Retenons également cette enquête très fouillée du site BBC News Arabic publiée en mai dernier qui révèle : «Des centaines d’installations d’eau et d’assainissement à Ghaza ont été endommagées ou détruites depuis qu’Israël a commencé sa guerre contre le Hamas». «Les organisations humanitaires affirment que le manque d’eau potable et les eaux usées non traitées constituent une menace sérieuse pour la santé (des Ghazaouis)», souligne le média britannique. 
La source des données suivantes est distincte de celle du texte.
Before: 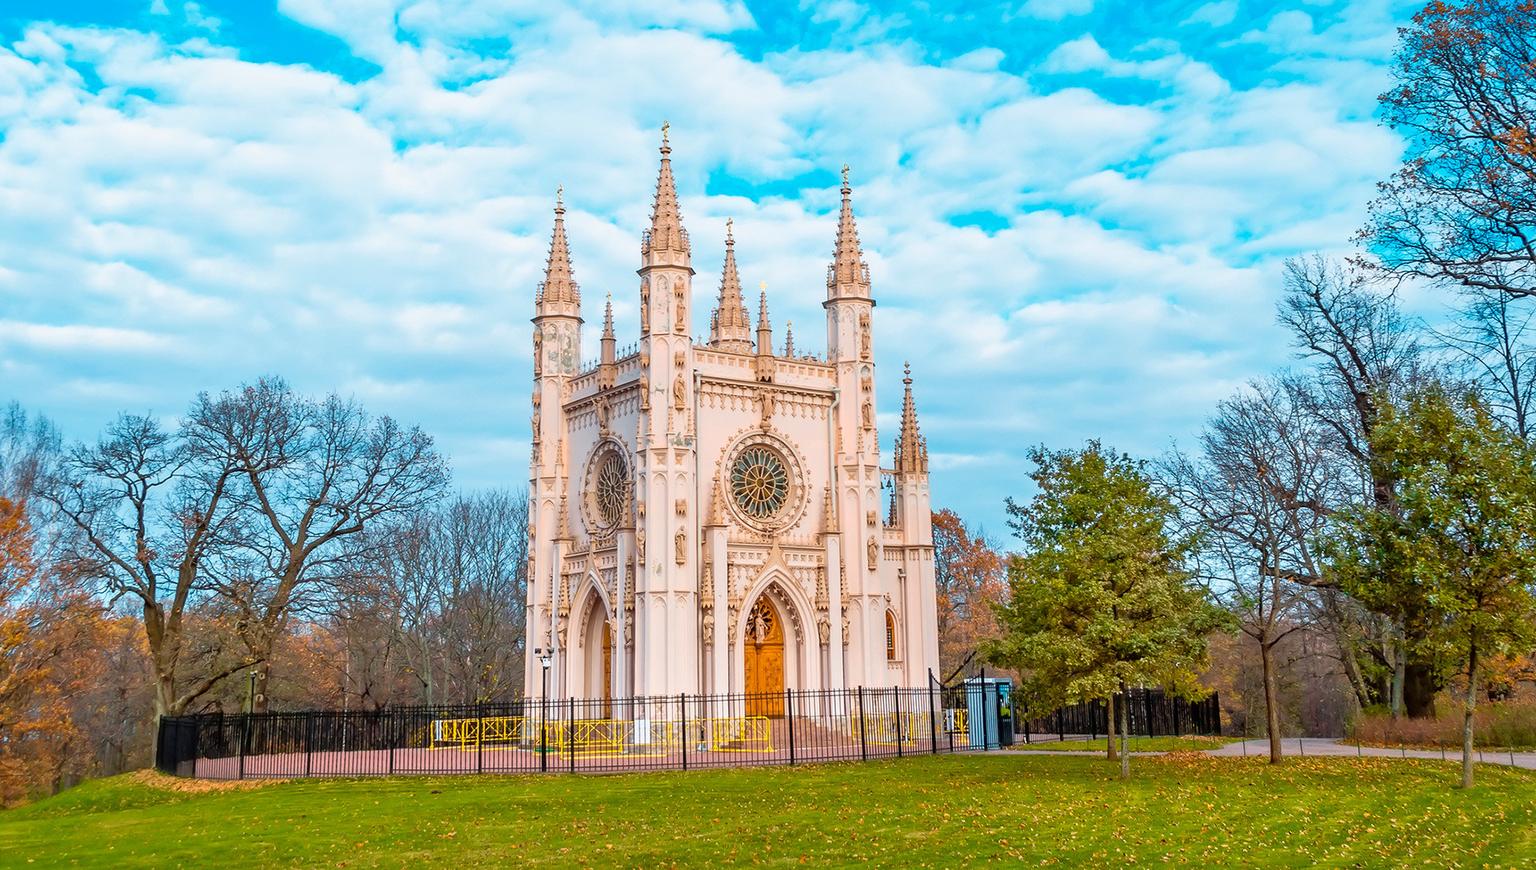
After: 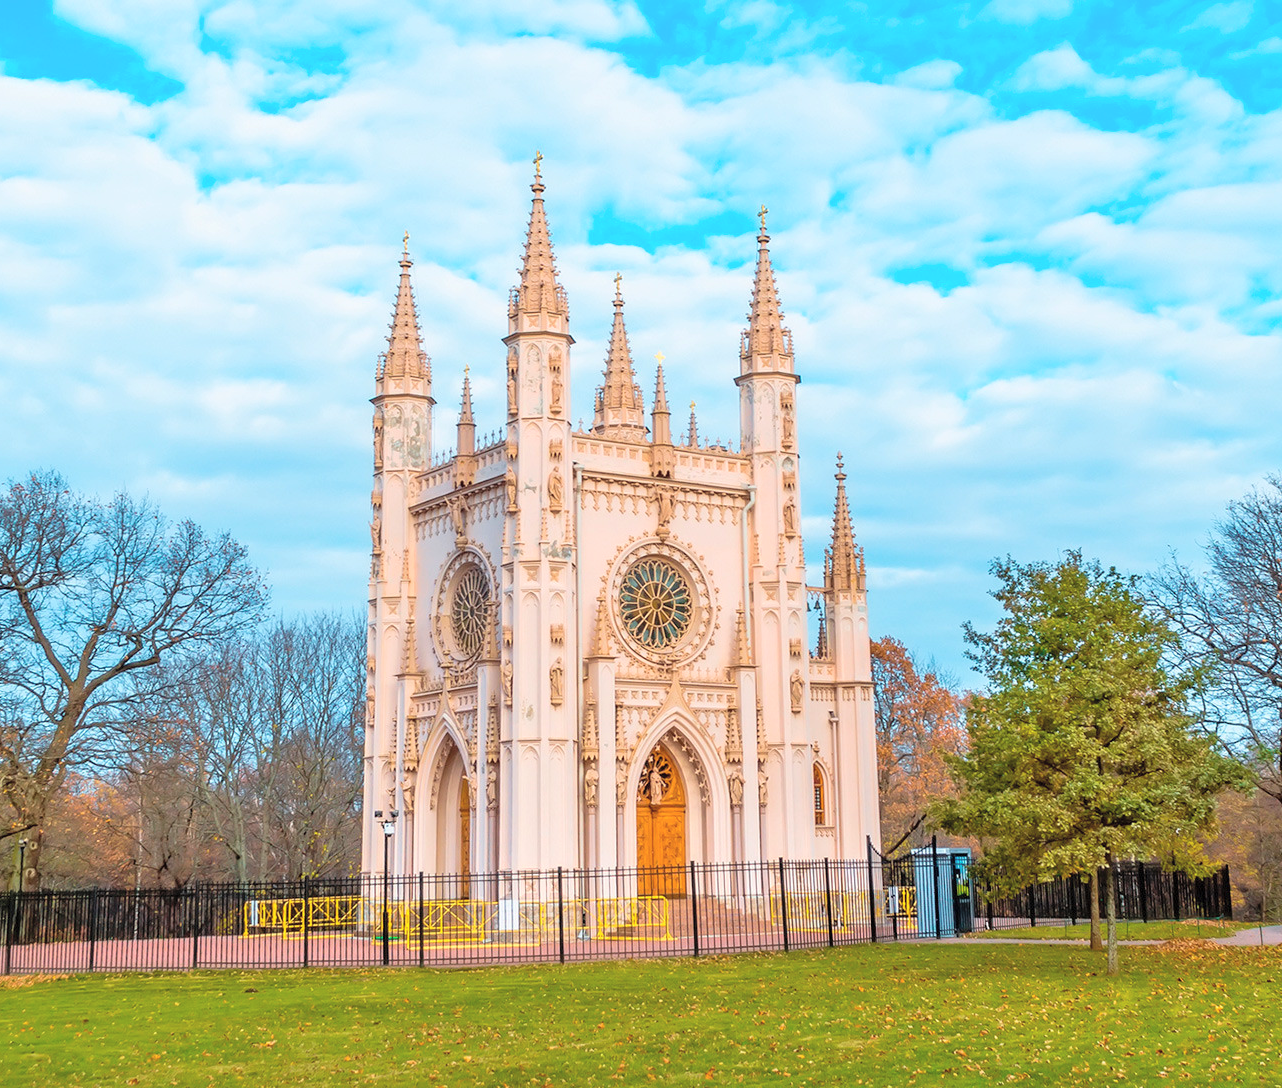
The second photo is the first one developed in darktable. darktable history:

Et de faire parler la directrice exécutive de Médecins sans frontières en Grande-Bretagne, Dr Natalie Roberts, qui fera observer que la destruction des installations d’eau et d’assainissement avait entraîné des «conséquences désastreuses sur la santé de la population» dans la bande de Ghaza. «Les taux de maladies diarrhéiques ont augmenté de façon catastrophique», a-t-elle appuyé en ajoutant que dans les cas graves, la diarrhée «peut tuer des enfants jeunes et faibles». La représentante de MSF a prévenu en outre qu’il y avait désormais «un risque de contracter le choléra à Ghaza».  Mustapha Benfodil
 

 

 

 

L’UNRWA met en garde contre la hausse des maladies à Ghaza 

Les Palestiniens de Ghaza font face à une augmentation des maladies et des infections de la peau due aux limites de nettoyage causées par l’agression sioniste génocidaire en cours contre l’enclave palestinienne depuis le 7 octobre dernier, a averti l’Agence des Nations unies pour l’aide et le travail pour les réfugiés palestiniens (UNRWA). «Les familles de Ghaza vivent dans des conditions inhumaines, avec peu d’accès à l’eau et à l’assainissement qui entraînent une augmentation des infections de la peau et des maladies cutanées», a tweeté l’agence de l’ONU sur la plateforme X. «La bande de Ghaza a besoin d’un plus grand accès humanitaire pour apporter du carburant régulièrement pour l’eau potable, les équipements de nettoyage, y compris le savon», a ajouté l’Agence. Auparavant, le chef de l’UNRWA, Philipe Lazzarini, avait déclaré que seulement 14% de la zone de Ghaza ne sont pas sous des ordres d’évacuation de l’armée de l’occupation sioniste. «Chaque jour, les autorités (sionistes) publient ces ordres qui forcent les gens à évacuer, créant du chaos et de la panique», avait-il tweeté. «Souvent, les gens n’ont que quelques heures pour emballer ce qu’ils peuvent et tout recommencer à nouveau», avait-il-écrit.